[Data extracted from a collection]
....
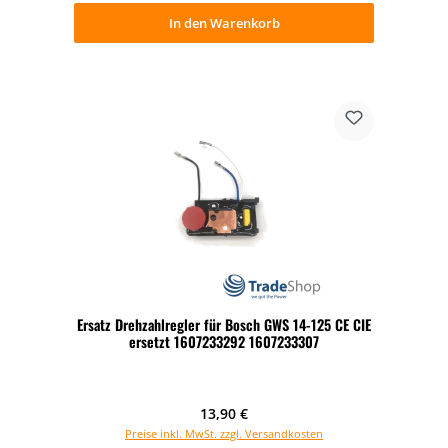
In den Warenkorb
Ersatz Drehzahlregler für Bosch GWS 14-125 CE CIE
ersetzt 1607233292 1607233307
Regulärer Preis:
13,90 €
Preise inkl. MwSt. zzgl. Versandkosten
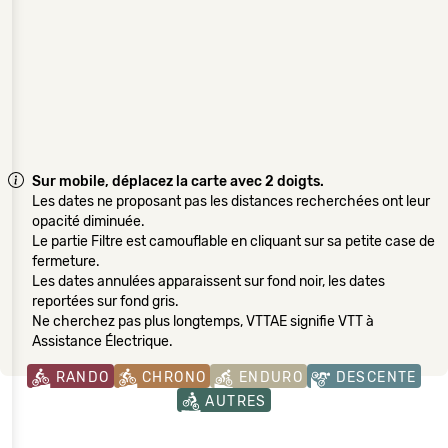
Sur mobile, déplacez la carte avec 2 doigts.
Les dates ne proposant pas les distances recherchées ont leur
opacité diminuée.
Le partie Filtre est camouflable en cliquant sur sa petite case de
fermeture.
Les dates annulées apparaissent sur fond noir, les dates
reportées sur fond gris.
Ne cherchez pas plus longtemps, VTTAE signifie VTT à
Assistance Électrique.
RANDO
CHRONO
ENDURO
DESCENTE
AUTRES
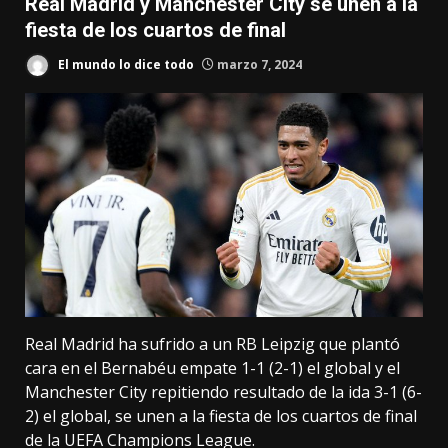
Real Madrid y Manchester City se unen a la
fiesta de los cuartos de final
El mundo lo dice todo
marzo 7, 2024
Real Madrid ha sufrido a un RB Leipzig que plantó
cara en el Bernabéu empate 1-1 (2-1) el global y el
Manchester City repitiendo resultado de la ida 3-1 (6-
2) el global, se unen a la fiesta de los cuartos de final
de la UEFA Champions League.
....
#### Exercise aim:
Although pictures appear among the records above, none are to be output; print exactly the lines from the line containing "Sur mobile, déplacez la carte avec 2 doigts." through the line containing "Real Madrid y Manchester City se unen a la".

#### Solution to this task:
Sur mobile, déplacez la carte avec 2 doigts.
Les dates ne proposant pas les distances recherchées ont leur
opacité diminuée.
Le partie Filtre est camouflable en cliquant sur sa petite case de
fermeture.
Les dates annulées apparaissent sur fond noir, les dates
reportées sur fond gris.
Ne cherchez pas plus longtemps, VTTAE signifie VTT à
Assistance Électrique.
RANDO
CHRONO
ENDURO
DESCENTE
AUTRES
Real Madrid y Manchester City se unen a la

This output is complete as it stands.